Wednesday, November 1, 2017

The Feinstein Summary

At the beginning of yesterday’s hearings on Russian use of social media to influence the national election in the United States, Senator Feinstein laid out a summary of what she had already been briefed on before attending this session.  We have seen this information before, but it was interesting to hear it all put together in one place.

The Russians really did have quite a bit of effort going into managing Twitter, Facebook and YouTube messaging.  Facebook had 470 accounts, Twitter had 2752, and there were over 37,000 that generated some kind of election content.  Imagine the number of people that had to be employed just to keep that many accounts active.  Most of the content was incendiary, intended to spread discontent on both sides of the political spectrum, both right and left.  Of course, thousands of less thoughtful people also jumped on those bandwagons, prompted by feeds from RT news services that promoted the stories to make them more real.  The press trolls were aided by lazy press outlets who repeat “news” by any name without checking their stories.  Political groups loved it and used it for their own ends.
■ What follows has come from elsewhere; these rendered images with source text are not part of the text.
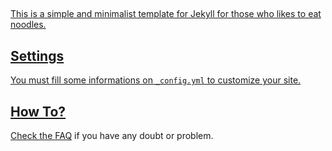 
<h2> <a href="http://sergiokopplin.github.io/indigo/"></h2>
<p> This is a simple and minimalist template for Jekyll for those who likes to eat noodles.</p>
    

## Settings

You must fill some informations on `_config.yml` to customize your site.

## How To?

Check the [FAQ](./FAQ.md) if you have any doubt or problem.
The only satisfaction I get from any of this is the fact that the US and Russian publics do not believe much of what their press puts out.  In Washington, we call all of this “spin”.  The reason we understand it so well is that various political parties have done exactly the same thing for so long we have grown tired of it while becoming increasingly skeptical about the sources of information.  Maybe that was the real objective of the program.